Continue reading to see pictures of the damage done by a massive avalanche that occurred in Ammonoosuc Ravine sometime in the last four weeks.

On Friday I got to the section of the Ammonoosuc Ravine Trail (Ammy) that's close to the river and noticed with some astonishment that the whole bottom half of the ravine was opened up into an enormous bowl and it took me a few minutes to figure out that a huge avalanche had come down from just below the headwall of the ravine and cleared out several acres of trees. In terms of down wasting it was a major event.

I snow shoed up into this huge amphitheater and climbed over this mound of avalanche debris, mostly pieces of trees and whole trees that were both packed in and covered by the ice and snow.

These two guys skied down through the middle gully from the summit of Mt. Washington on their Alpine Touring skis ('ATs') and were eating their lunch before heading back up for another run. Local, from Franconia, they ski the backcountry often and said the avalanche occurred after heavy rains lashed the mountains at the end of January causing major flooding and ice jams in local rivers across the northern part of the state. Alpine Touring, a form of 'back country' skiing has been catching on in the White Mountains for a decade and even though it requires climbing to otherwise inaccessible ravines and gullies it's a fast-growing sport here.

Trees were bent down or snapped off by the avalanche.

The area deforested by the avalanche was about the size of 20 football fields.

I climbed up into the ravine following the central most gully, the one the skiers had just descended, as far as I thought it was safe. It was apparent that the slide started high up but, true to form, caused the most damage towards the bottom of the chute as it gained speed and mass.

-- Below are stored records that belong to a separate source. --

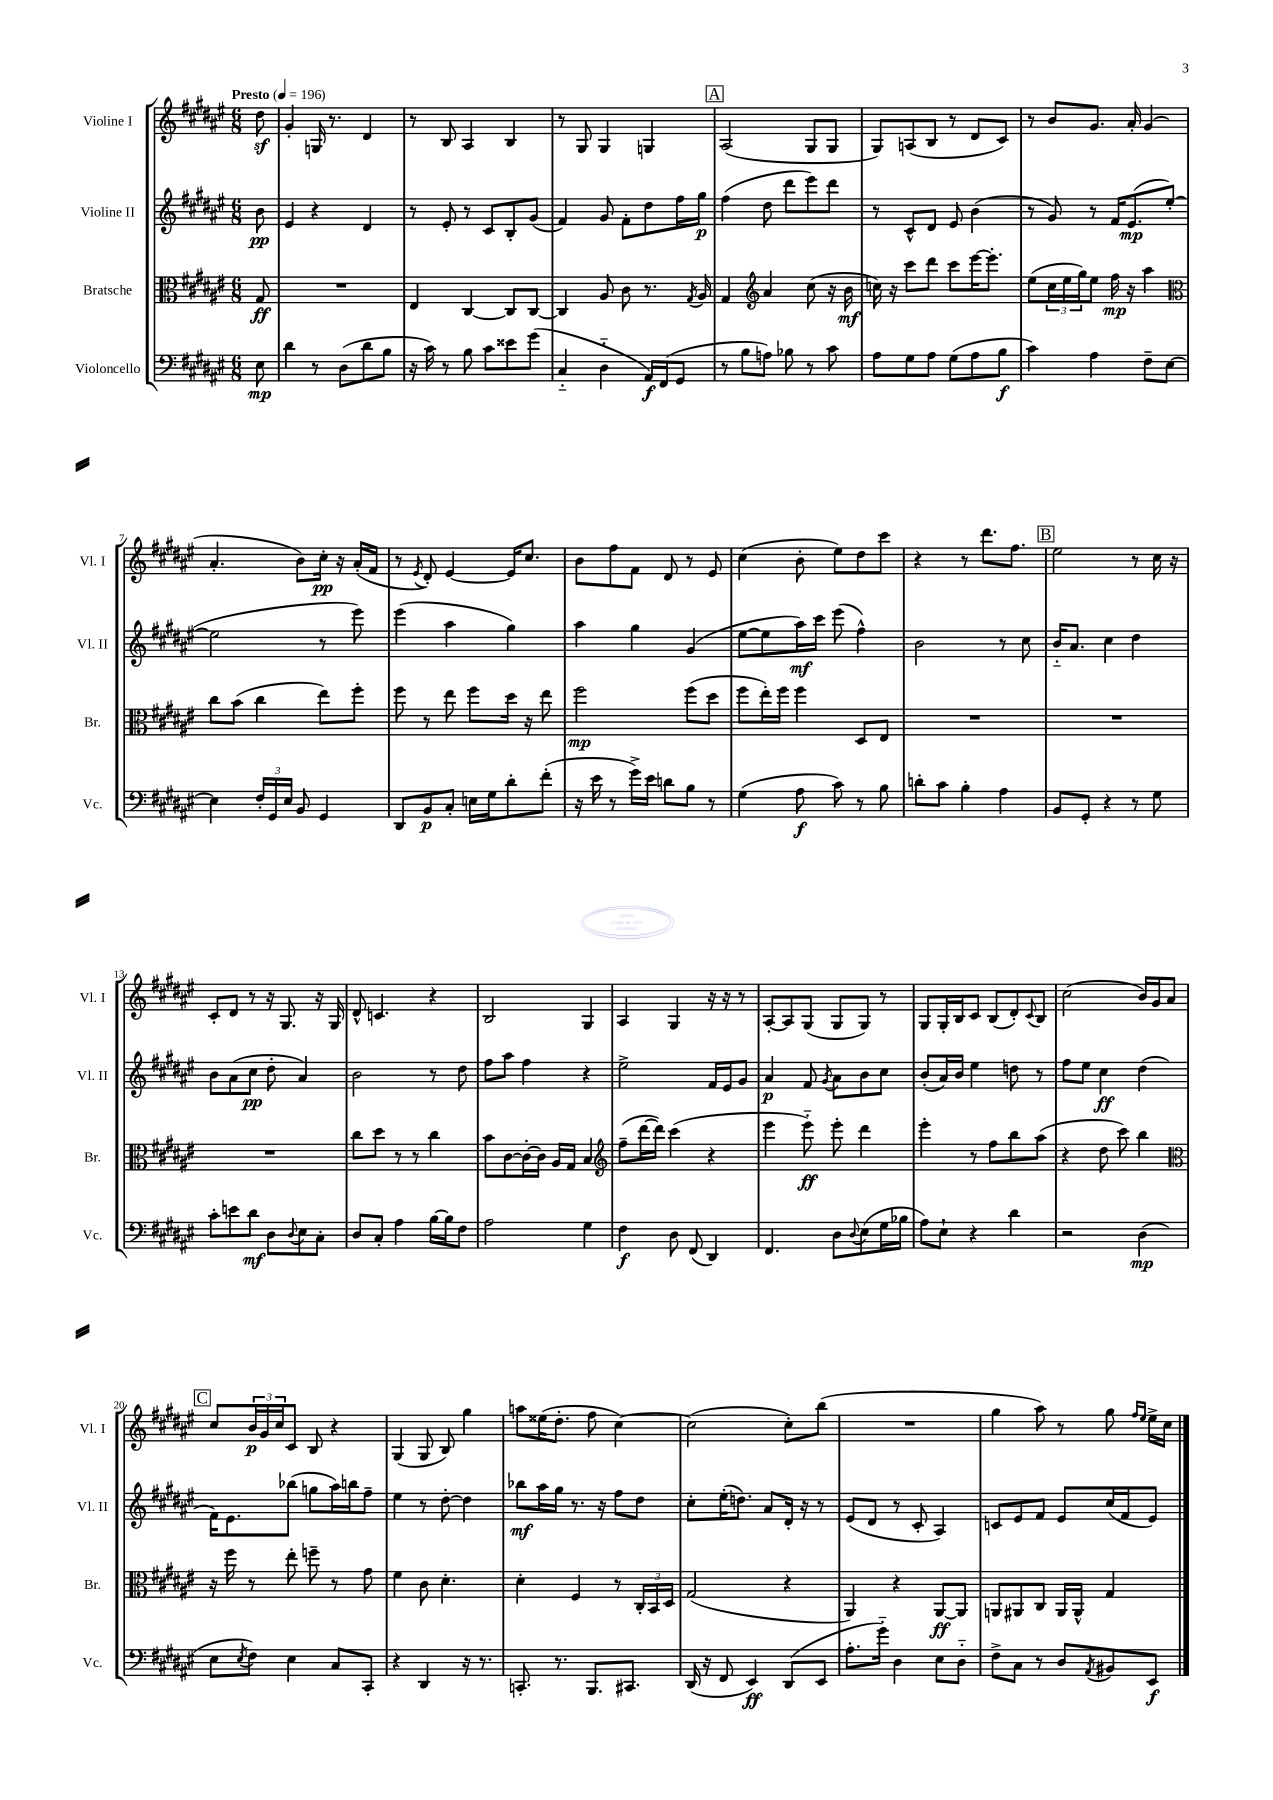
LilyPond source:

<<
\new StaffGroup <<
\new Staff = "s0" \with { instrumentName = "Violine I" shortInstrumentName = "Vl. I" } {
    \clef treble \key fis \major \numericTimeSignature \time 6/8 \partial 8 \tempo "Presto" 4 = 196
    dis''8\sf |
    gis'4-. g16 r8. dis'4 |
    r8 b8 ais4 b4 |
    r8 gis8 gis4 g4 |
    \mark \markup { \box "A" } ais2( gis8 gis8 |
    gis8) a8( b8 r8 dis'8 cis'8) |
    r8 b'8 gis'8. ais'16-. gis'4( |
    ais'4.-. b'8) cis''16-.\pp r16 ais'16-.( fis'16 |
    r8 \acciaccatura { eis'8 } dis'8-.) eis'4~ eis'16 cis''8. |
    b'8 fis''8 fis'8 dis'8 r8 eis'8 |
    cis''4( b'8-. eis''8) dis''8 cis'''8 |
    r4 r8 dis'''8. fis''8. |
    \mark \markup { \box "B" } eis''2 r8 cis''16 r16 |
    cis'8-. dis'8 r8 r16 gis8. r16 gis16 |
    dis'8-^ c'4. r4 |
    b2 gis4 |
    ais4 gis4 r16 r16 r8 |
    ais8~-. ais8 gis8( gis8 gis8) r8 |
    gis8 gis16-. b16 cis'8 b8( dis'8-.) \appoggiatura { cis'8 } b8 |
    cis''2( b'16) gis'16 ais'8 |
    \mark \markup { \box "C" } cis''8 \tuplet 3/2 { b'16\p gis'16 cis''16 } cis'8 b8 r4 |
    gis4( gis8 b8) gis''4 |
    a''8 eisis''16( dis''8.-. fis''8 cis''4~) |
    cis''2( cis''8-.) b''8( |
    R2. |
    gis''4 ais''8) r8 gis''8 \grace { fis''16 eis''16 } eis''16-> cis''16 \bar "|." |
}
\new Staff = "s1" \with { instrumentName = "Violine II" shortInstrumentName = "Vl. II" } {
    \clef treble \key fis \major \numericTimeSignature \time 6/8 \partial 8
    b'8\pp |
    eis'4 r4 dis'4 |
    r8 eis'8-. r8 cis'8 b8-. gis'8( |
    fis'4) gis'8 fis'8-. dis''8 fis''16 gis''16\p |
    \mark \markup { \box "A" } fis''4( dis''8 dis'''8 eis'''8) dis'''8 |
    r8 cis'8-^ dis'8 eis'8 b'4( |
    r8 gis'8) r8 fis'16 eis'8.\mp( eis''8~-. |
    eis''2 r8 eis'''8) |
    eis'''4( ais''4 gis''4) |
    ais''4 gis''4 gis'4( |
    eis''8~ eis''8 ais''16\mf) cis'''16 eis'''8( fis''4-^) |
    b'2 r8 cis''8 |
    \mark \markup { \box "B" } b'16-_ ais'8. cis''4 dis''4 |
    b'8 ais'8( cis''8\pp dis''8-. ais'4) |
    b'2 r8 dis''8 |
    fis''8 ais''8 fis''4 r4 |
    eis''2-> fis'16 eis'16 gis'8 |
    ais'4\p fis'8 \acciaccatura { gis'8 } ais'8 b'8 cis''8 |
    b'8-.( ais'16) b'16 eis''4 d''8 r8 |
    fis''8 eis''8 cis''4\ff dis''4( |
    \mark \markup { \box "C" } fis'16) eis'8. bes''8( g''8 ais''16) b''16 fis''8-- |
    eis''4 r8 dis''8~-. dis''4 |
    bes''8\mf ais''16 gis''16 r8. r16 fis''8 dis''8 |
    cis''8-. eis''16-.( d''8.) ais'8 dis'16-. r16 r8 |
    eis'8( dis'8 r8 cis'8-. ais4) |
    c'8 eis'8 fis'8 eis'8 cis''16( fis'16 eis'8) \bar "|." |
}
\new Staff = "s2" \with { instrumentName = "Bratsche" shortInstrumentName = "Br." } {
    \clef alto \key fis \major \numericTimeSignature \time 6/8 \partial 8
    gis8\ff |
    R2. |
    eis4 cis4~ cis8 cis8~ |
    cis4 ais8 cis'8 r8. \acciaccatura { gis8 } ais16 |
    \mark \markup { \box "A" } gis4 \clef treble ais'4 cis''8( r16 b'16\mf |
    c''16) r16 cis'''8 dis'''8 cis'''8 eis'''16~ eis'''8.-. |
    eis''8( \tuplet 3/2 { cis''16 eis''16 gis''16) } eis''8 fis''16\mp r16 ais''4 |
    \clef alto cis''8 b'8( cis''4 eis''8) fis''8-. |
    fis''8 r8 eis''8 fis''8 dis''16 r16 eis''8 |
    fis''2\mp fis''8( dis''8 |
    fis''8 eis''16-.) fis''16 fis''4 dis8 eis8 |
    R2. |
    \mark \markup { \box "B" } R2. |
    R2. |
    cis''8 dis''8 r8 r8 cis''4 |
    b'8 cis'8~ cis'16~-. cis'16 ais16 gis16 b4 |
    \clef treble fis''8--( dis'''16~ dis'''16) cis'''4( r4 |
    eis'''4 eis'''8-_\ff) eis'''8-. dis'''4 |
    eis'''4-. r8 fis''8 b''8 ais''8( |
    r4 dis''8 cis'''8) b''4 |
    \mark \markup { \box "C" } \clef alto r16 fis''16 r8 eis''8-. f''8-- r8 gis'8 |
    fis'4 cis'8 dis'4.-. |
    dis'4-. fis4 r8 \tuplet 3/2 { cis16-. b,16 dis16 } |
    gis2( r4 |
    ais,4) r4 ais,8~\ff ais,8 |
    a,8 ais,8 cis8 ais,16 ais,16-^ gis4 \bar "|." |
}
\new Staff = "s3" \with { instrumentName = "Violoncello" shortInstrumentName = "Vc." } {
    \clef bass \key fis \major \numericTimeSignature \time 6/8 \partial 8
    eis8\mp |
    dis'4 r8 dis8( dis'8 b8 |
    r16 cis'16) r8 b8 cis'8 eisis'8 gis'8( |
    cis4-_ dis4-_ ais,16\f) fis,16( gis,8 |
    \mark \markup { \box "A" } r8 b8 a8) bes8 r8 cis'8 |
    ais8 gis8 ais8 gis8( ais8 b8\f |
    cis'4) ais4 fis8-- eis8~ |
    eis4 \tuplet 3/2 { fis16-. gis,16 eis16 } b,8 gis,4 |
    dis,8 b,8\p cis8-. e16 gis16 dis'8-. fis'8-.( |
    r16 eis'16 r8 gis'16->) eis'16 d'8 b8 r8 |
    gis4( ais8\f cis'8) r8 b8 |
    d'8-. cis'8 b4-. ais4 |
    \mark \markup { \box "B" } b,8 gis,8-. r4 r8 gis8 |
    cis'8-. e'8 dis'8\mf dis8 \appoggiatura { dis8 } eis8 cis8-. |
    dis8 cis8-. ais4 b16~ b16 fis8 |
    ais2 gis4 |
    fis4\f dis8 fis,8( dis,4) |
    fis,4. dis8 \appoggiatura { dis8 } eis8( gis16 bes16 |
    ais8) eis8-! r4 dis'4 |
    r2 dis4\mp( |
    \mark \markup { \box "C" } eis8 \acciaccatura { eis8 } fis8) eis4 cis8 cis,8-. |
    r4 dis,4 r16 r8. |
    c,8.-. r8. b,,8. cis,8. |
    dis,16( r16 fis,8 eis,4\ff) dis,8( eis,8 |
    ais8.-. gis'16-_) dis4 eis8 dis8-_ |
    fis8-> cis8 r8 dis8 \acciaccatura { ais,8 } bis,8 eis,8\f \bar "|." |
}
>>
>>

The central gully of Ammonoosuc Ravine is straight ahead with a consistent pitch of about 50 degrees that is good for climbing and skiing.

I followed the right had gully and at this point I was half way up the ravine. I climbed 200 more feet thinking it would be an easy push to the top and a quick way to get to Lakes of the Clouds but my time was running out and I regretted not having skis to ski out with and save time that I could use for climbing.

From here you get a feel of the power of the avalanche as it tore down the mountain roaring through this bottle neck, spreading out and riding up around the corners like a toboggan. It must have made an impressive noise!.

It must have taken this corner at a significant rate of speed as it swept uphill for a good distance before it lost momentum and returned to the river channel.

This shows how wide the head of the avalanche was and how extensive the damage. It will be interesting to explore this track after the snow melts. Judging by the area cleared of trees there must be a huge amount of debris hidden beneath the snow. I'm planning to come back in a month to see what the slide track looks like then.

7 comments:

Andrew Riely said...

awesome!

Philip Werner said...

Really great photos and annual comparisons. Thank you.

Could you turn on comments for non-google accounts and open ID? I'm a frequent reader...thx!

Alex MacPhail said...

Andrew, it really was awesome! Thought of you several times. How's teaching in DC? What are you doing this summer? Get in touch if you're coming North. Best, Alex

Alex MacPhail said...

Hi Phil, thanks for reminding me. I wish I was more computer literate, or capable at some level. Anyway, I've asked some folks if they can help and there are, apparently, several ways to open the blog to non-google users. I'll post a comment when it's been resolved. Best, Alex

Douglas said...

Not bad Alex.

imzadi said...

Hi there...

We did the "ammy" on Saturday...well, we got to the bowl where you have your pictures and just LOST the trail. There were no trees to HAVE a trail.

The snow has melted quite a bit and the devistation under the snow in your picture is quite something. I DO have pictures and will try to post a few tomorrow. Nature truly IS awesome!!

Jonathan said...

Alex-
So glad I stumbled on your blog! We met you March 5 in Ammomoosuc Ravine, as we ate our lunch. I'm the skier in black. My theory about end-of-January thaw has been blown away. Bill O, moderator at Obs forums, posted before & after photos of the ravine from BW webcam that proves it occurred after Feb 16, and I skied across the debris field on Feb 28.